What happened next wasn't all down to My Little Pony and Vieira, but that was the catalyst - from December 26th, 1997 until May 3rd, 1998, Arsenal did not lose a single league match. The only points they dropped were in draws against Spurs, Coventry City, and West Ham; otherwise, it was an imperious march through the league table, highlighted by the emergence of Marc Overmars as a goalscoring threat and by the emergence of the entire squad as valuable contributors to the win streak - goals came from Bergkamp, Petit, Overmars, Christopher Wreh, and probably the head groundskeeper as well.

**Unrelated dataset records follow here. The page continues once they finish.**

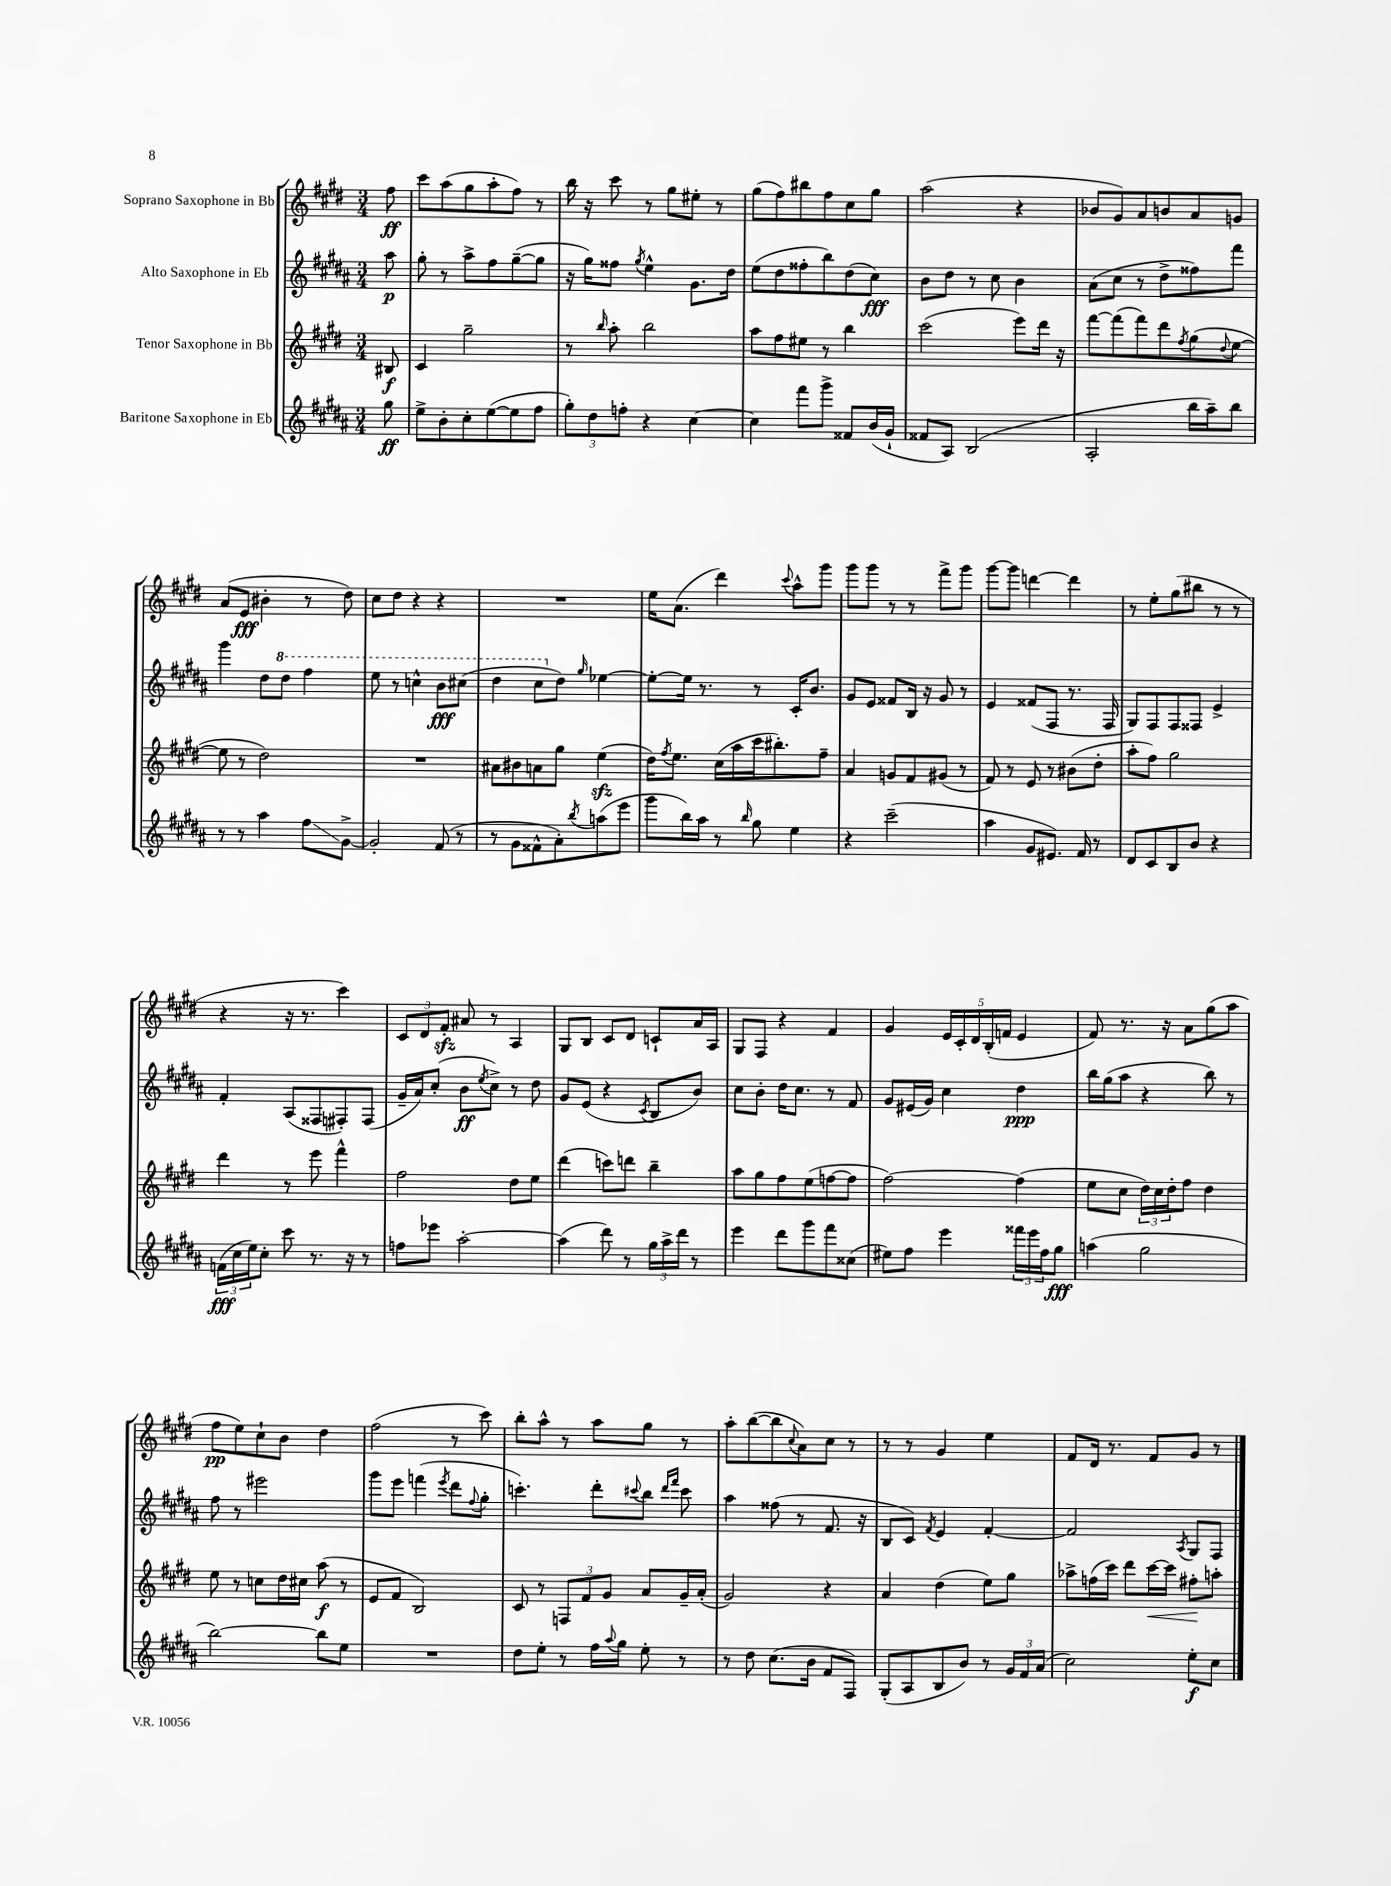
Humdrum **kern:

**kern	**kern	**kern	**kern
*staff4	*staff3	*staff2	*staff1
*clefG2	*clefG2	*clefG2	*clefG2
*k[f#c#g#d#a#]	*k[f#c#g#d#]	*k[f#c#g#d#a#]	*k[f#c#g#d#]
*M3/4	*M3/4	*M3/4	*M3/4
8gg#	8B#	8aa#	8ff#
=	=	=	=
8ee^	4c#	8gg#'	8ccc#
8b'	.	8r	(8aa
8cc#'	2gg#~	8aa#^	8gg#
([8ee	.	8ff#	8aa'
8ee]	.	([8gg#~	8ff#)
8ff#	.	8gg#]	8r
=	=	=	=
12gg#')	8r	16r	16bb
.	.	16gg#)	16r
12dd#	.	.	.
.	16qqbb	.	.
.	8aa'	8ff##	8ccc#
12ff'	.	.	.
.	.	8qgg#	.
4r	2bb	4ee^^	8r
.	.	.	8gg#
[4cc#	.	8.g#	8ee#'
.	.	.	8r
.	.	16dd#	.
=	=	=	=
4cc#]	8aa	(8ee	(8gg#
.	8ff#	8dd#	8ff#)
8fff#	8ee#	8ff##'	8bb#
8ggg#^	8r	8bb)	8ff#
8f##	4bb	(8dd#	8cc#
(16b	.	8cc#)	8gg#
16g#`	.	.	.
=	=	=	=
8f##	(2ccc#	8b	(2aa
8A#)	.	8dd#	.
(2B	.	8r	.
.	.	8cc#	.
.	8eee)	4b	4r
.	16ddd#	.	.
.	16r	.	.
=	=	=	=
2A#'	[8fff#	(8a#	8b-
.	(8fff#]	8cc#	8g#)
.	8fff#)	8r	8a
.	8ddd#	8dd#^	8b
.	8qff#	.	.
16bb	(8gg#	8ff##)	8a
16aa#~)	.	.	.
.	8qqdd#	.	.
8bb	[8ee	8fff#	8g
=	=	=	=
8r	8ee]	4ggg#	(8a
8r	8r	.	8e
4aa#	2dd#)	8dd#	4b#'
.	.	8ddd#	.
8ff#	.	4fff#	8r
[8g#^	.	.	8dd#)
=	=	=	=
2g#']	2.r	8eee	8cc#
.	.	8r	8dd#
.	.	4ccc^^	4r
(8f#	.	8bb	4r
8r	.	(8ccc#	.
=	=	=	=
8r	8a#	4ddd#	2.r
8g#	8b#	.	.
8f##^^	8a	8ccc#	.
8a#')	8gg#	8dd#)	.
8qbb	.	16qqgg#	.
(8aa	(4ee	[4ee-	.
8eee	.	.	.
=	=	=	=
8ggg#	16dd#)	8ee-'_	16ee
.	8qff#	.	.
.	8.ee	.	(8.a
16bb)	.	16ee-]	.
16aa#	.	8.r	.
8r	(16cc#	.	4ddd#)
.	16aa	.	.
16qqbb	.	.	.
8gg#	16ccc#	8r	.
.	8.bb#')	.	.
.	.	.	8qqccc#
4ee	.	16c#'	8aa^^
.	.	8.b	.
.	8ff#~	.	8ggg#
=	=	=	=
4r	4a	8g#	8ggg#
.	.	8e	8ggg#
(2ccc#~	8g	8f##	8r
.	8f#	16B	8r
.	.	16r	.
.	(8g#	8g#	8fff#^
.	8r	8r	8ggg#
=	=	=	=
4aa#	8f#)	4e	[8ggg#
.	8r	.	8ggg#]
8g#	8e	(8f##	[4ddd
8.e#)	8r	8F#	.
.	(8b#	8.r	4ddd]
16f#	.	.	.
8r	8dd#'	.	.
.	.	16F#	.
=	=	=	=
8d#	8aa'	8G#)	8r
8c#	8ff#)	8F#	8ee'
8B	2gg#	8F#	(8gg#
8b	.	8F##	8bb#
4r	.	4e^	8r
.	.	.	8r
=	=	=	=
(24f	4ddd#	4f#'	4r
24cc#	.	.	.
24ee)	.	.	.
8cc#'	.	.	.
8ccc#	8r	(8A#	16r
.	.	.	8.r
8.r	8eee	8F##	.
.	4fff#^^	8F#')	4ccc#)
16r	.	.	.
8r	.	(8F#	.
=	=	=	=
8ff	2ff#	16g#~	12c#
.	.	16a#)	.
.	.	.	12d#
8eee-	.	(8cc#'	.
.	.	.	12f#'
[2aa#'	.	8b	8a#
.	.	8qee	.
.	.	8cc#^)	8r
.	8dd#	8r	4A
.	8ee	8dd#	.
=	=	=	=
(4aa#]	(4ddd#	8g#	8G#
.	.	(8e	8B
8ddd#)	8ccc)	4r	8c#
8r	8ddd	.	8d#
.	.	8qc#	.
24gg#	4bb~	8B	8c`
24aa#^	.	.	.
24ddd#	.	.	.
8r	.	8b)	16a
.	.	.	16A
=	=	=	=
4eee	8aa	8cc#	8G#
.	8gg#	8b'	8F#
8ddd#	8ff#	16dd#	4r
.	.	8.cc#	.
8ggg#	(8ee	.	.
8fff#	[8ff	8r	4f#
(8cc##	8ff]	8f#	.
=	=	=	=
8ee#)	[2ff#)	8g#	4g#
8ff#	.	(16e#	.
.	.	16g#)	.
4eee	.	4cc#	20e
.	.	.	20c#'
.	.	.	20d#
.	.	.	(20B'
.	.	.	20f
24fff##	(4ff#]	4dd#	4e
24eee	.	.	.
24ff#	.	.	.
8gg#	.	.	.
=	=	=	=
(4aa	8ee	16bb	8f#)
.	.	(16gg#	.
.	8cc#	8aa#	8.r
2gg#	24dd#)	4r	.
.	24cc#	.	.
.	.	.	16r
.	24dd#'	.	.
.	8ff#	.	8a
.	4dd#	8bb)	(8gg#
.	.	8r	8aa
=	=	=	=
[2bb)	8ee	8ff#	8ff#
.	8r	8r	8ee)
.	8cc	2eee#	8cc#`
.	16dd#	.	8b
.	16cc#	.	.
8bb]	(8aa	.	4dd#
8ee	8r	.	.
=	=	=	=
2.r	8e	8ggg#	(2ff#
.	8f#	8eee	.
.	2B)	(4fff	.
.	.	8qeee	.
.	.	8ddd#	8r
.	.	8qqff#	.
.	.	8gg#'	8ccc#)
=	=	=	=
8dd#	8c#	4.ccc')	8bb'
8ee'	8r	.	8aa^^
8r	12F	.	8r
.	12f#	.	.
16ff#	.	8ddd#'	8aa
.	12g#	.	.
8qqaa#	.	.	.
16gg#	.	.	.
.	.	8qqccc#	.
8ee'	8a	8bb	8gg#
.	.	16qqddd#	.
.	.	16qqfff#	.
8r	16g#~	8ccc#	8r
.	(16a'	.	.
=	=	=	=
8r	2g#)	4aa#	8aa'
8dd#	.	.	([8bb
(8.cc#	.	(8ff##	8bb]
.	.	.	8qqcc#
.	.	8r	8a)
16b	.	.	.
8f#	4r	8.f#	8cc#
8F#)	.	.	8r
.	.	16r	.
=	=	=	=
(8G#'	4a	8B	8r
8A#	.	8c#)	8r
.	.	8qf#	.
8B	(4dd#	4e	4g#
8b)	.	.	.
8r	8ee)	[4f#'	4ee
24g#	8gg#	.	.
24f#	.	.	.
(24a#	.	.	.
=	=	=	=
2cc#)	8aa-^	2f#]	8f#
.	(16ff	.	16d#
.	16ccc#)	.	8.r
.	8ddd#	.	.
.	[16ccc#	.	8f#
.	16ccc#]	.	.
.	.	8qA#	.
8ee'	8ff#'	8G#	8g#
8cc#	8aa'	8F#	8r
==	==	==	==
*-	*-	*-	*-
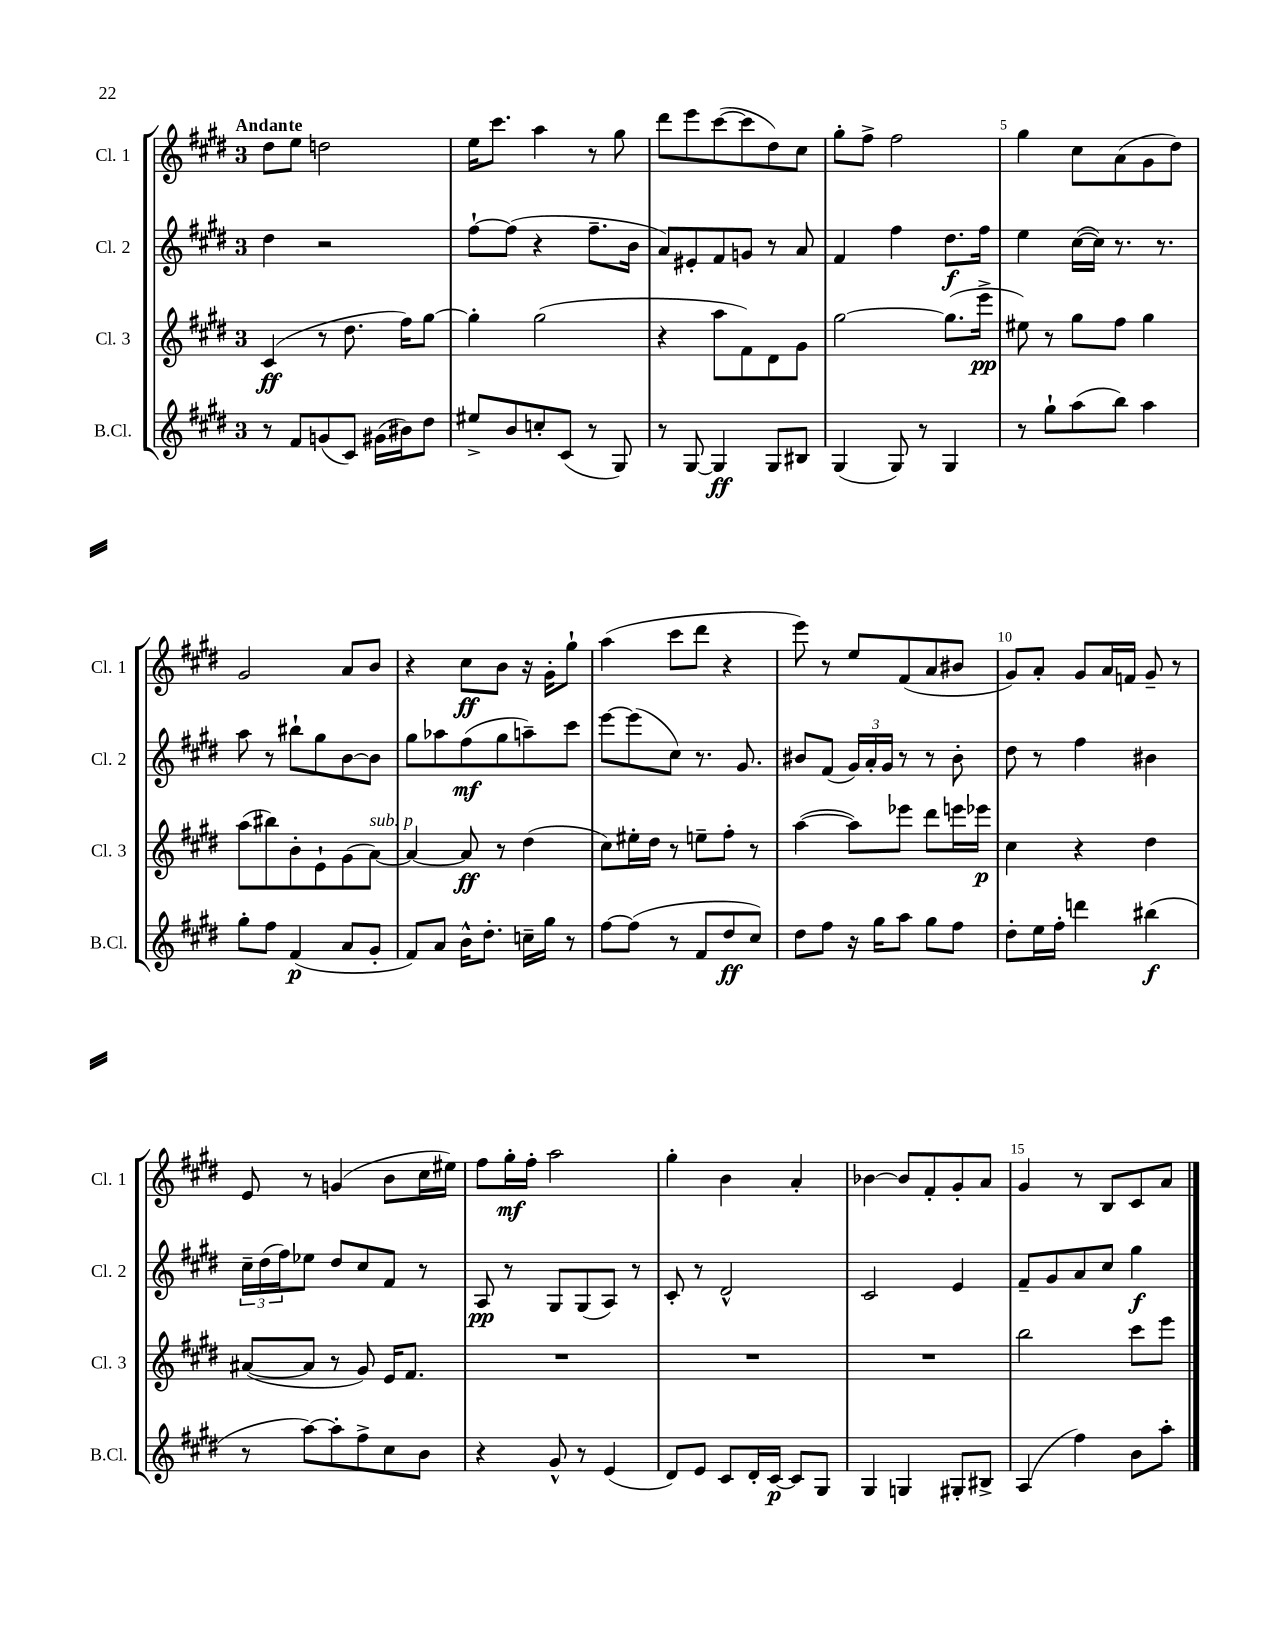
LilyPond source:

<<
\new StaffGroup <<
\new Staff = "s0" \with { instrumentName = "Cl. 1" shortInstrumentName = "Cl. 1" } {
    \clef treble \key e \major \once \override Staff.TimeSignature.style = #'single-digit \time 3/4 \tempo "Andante"
    dis''8 e''8 d''2 |
    e''16 cis'''8. a''4 r8 gis''8 |
    dis'''8 e'''8 cis'''8~( cis'''8 dis''8) cis''8 |
    gis''8-. fis''8-> fis''2 |
    gis''4 cis''8 a'8( gis'8 dis''8) |
    gis'2 a'8 b'8 |
    r4 cis''8\ff b'8 r16 gis'16-. gis''8-! |
    a''4( cis'''8 dis'''8 r4 |
    e'''8) r8 e''8 fis'8( a'8 bis'8 |
    gis'8) a'8-. gis'8 a'16 f'16 gis'8-- r8 |
    e'8 r8 g'4( b'8 cis''16 eis''16) |
    fis''8 gis''16-.\mf fis''16-. a''2 |
    gis''4-. b'4 a'4-. |
    bes'4~ bes'8 fis'8-. gis'8-. a'8 |
    gis'4 r8 b8 cis'8 a'8 \bar "|." |
}
\new Staff = "s1" \with { instrumentName = "Cl. 2" shortInstrumentName = "Cl. 2" } {
    \clef treble \key e \major \once \override Staff.TimeSignature.style = #'single-digit \time 3/4
    dis''4 r2 |
    fis''8~-! fis''8( r4 fis''8.-- b'16 |
    a'8) eis'8-. fis'8 g'8 r8 a'8 |
    fis'4 fis''4 dis''8.\f fis''16 |
    e''4 cis''16~( cis''16) r8. r8. |
    a''8 r8 bis''8-! gis''8 b'8~ b'8 |
    gis''8 aes''8 fis''8\mf( gis''8 a''8--) cis'''8 |
    e'''8~ e'''8( cis''8) r8. gis'8. |
    bis'8 fis'8( \tuplet 3/2 { gis'16) a'16-. gis'16 } r8 r8 bis'8-. |
    dis''8 r8 fis''4 bis'4 |
    \tuplet 3/2 { cis''16-- dis''16( fis''16) } ees''8 dis''8 cis''8 fis'8 r8 |
    a8\pp r8 gis8 gis8( a8) r8 |
    cis'8-. r8 dis'2-^ |
    cis'2 e'4 |
    fis'8-- gis'8 a'8 cis''8 gis''4\f \bar "|." |
}
\new Staff = "s2" \with { instrumentName = "Cl. 3" shortInstrumentName = "Cl. 3" } {
    \clef treble \key e \major \once \override Staff.TimeSignature.style = #'single-digit \time 3/4
    cis'4\ff( r8 dis''8. fis''16) gis''8~ |
    gis''4-. gis''2( |
    r4 a''8 fis'8) dis'8 gis'8 |
    gis''2~ gis''8.( e'''16->\pp |
    eis''8) r8 gis''8 fis''8 gis''4 |
    a''8( bis''8) b'8-. e'8-! gis'8( a'8~^\markup { \italic "sub. p" }) |
    a'4~ a'8\ff r8 dis''4( |
    cis''8) eis''16-. dis''16 r8 e''8-- fis''8-. r8 |
    a''4~( a''8) ees'''8 dis'''8 e'''16 ees'''16\p |
    cis''4 r4 dis''4 |
    ais'8~( ais'8 r8 gis'8) e'16 fis'8. |
    R2. |
    R2. |
    R2. |
    b''2 cis'''8 e'''8 \bar "|." |
}
\new Staff = "s3" \with { instrumentName = "B.Cl." shortInstrumentName = "B.Cl." } {
    \clef treble \key e \major \once \override Staff.TimeSignature.style = #'single-digit \time 3/4
    r8 fis'8 g'8( cis'8) gis'16( bis'16) dis''8 |
    eis''8-> b'8 c''8-. cis'8( r8 gis8) |
    r8 gis8~ gis4\ff gis8 bis8 |
    gis4( gis8) r8 gis4 |
    r8 gis''8-! a''8( b''8) a''4 |
    gis''8-. fis''8 fis'4\p( a'8 gis'8-. |
    fis'8) a'8 b'16-^ dis''8.-. c''16-- gis''16 r8 |
    fis''8~ fis''8( r8 fis'8 dis''8\ff cis''8) |
    dis''8 fis''8 r16 gis''16 a''8 gis''8 fis''8 |
    dis''8-. e''16 fis''16-. d'''4 bis''4\f( |
    r8 a''8~) a''8-. fis''8-> cis''8 b'8 |
    r4 gis'8-^ r8 e'4( |
    dis'8) e'8 cis'8 dis'16-. cis'16~\p cis'8 gis8 |
    gis4 g4 gis8-. bis8-> |
    a4( fis''4) b'8 a''8-. \bar "|." |
}
>>
>>
\layout { \context { \Score \override BarNumber.break-visibility = ##(#f #t #t) barNumberVisibility = #(every-nth-bar-number-visible 5) } }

This depth would be sorely tested in February, as there was a point at which Wenger only had two of his first choice 11 healthy and available; no matter, they just kept winning. The problem was, Manchester United was also winning rather regularly, and no matter what Arsenal did, it wasn't enough to catch United; bookies were actually paying out bets on United winning the league as early as March, when Arsenal went to Old Trafford and absolutely had to win. Arsenal played an amazing game that day, a tense affair that was decided by a Marc Overmars goal, and with those three points collected Arsenal were six points back, but they had three games in hand.

Seven consecutive wins later, Arsenal faced Everton at Highbury knowing that three points would win the title with two games left to play. Three goals later, Arsenal were cruising to an easy win and the championship, and then they decided to score a fourth goal.

Arsenal, awesome.

So there was Arsenal, league champions in Wenger's first full year in charge. They lost their last two games of the season, because they were champions and it didn't matter; the week after the season-ending loss to Villa, They completed the Double by winning the FA Cup 2-0 over Newcastle.

So all in all, Wenger's first couple years went fairly well, I'd say. After 1998, nobody doubted the strange training methods, the overly restrictive dietary regimens, or Wenger's stoic approach; quite the opposite, actually, people started copying it. The game has never been the same since, and it's all thanks to Arsene Wenger and partly thanks to the 1997/98 season.

Next time, we'll talk about the rest of the 90's, the early 2000's (including a special "what I did on my summer vacation" report on my trip to the 2001 FA Cup Final), and a little team we like to refer to as the Invincibles might come up, too.

*After the sale of Merson, Wenger said "You are never happy to lose a player of his calibre, but it's a good deal for him and for the club". The more things change, eh?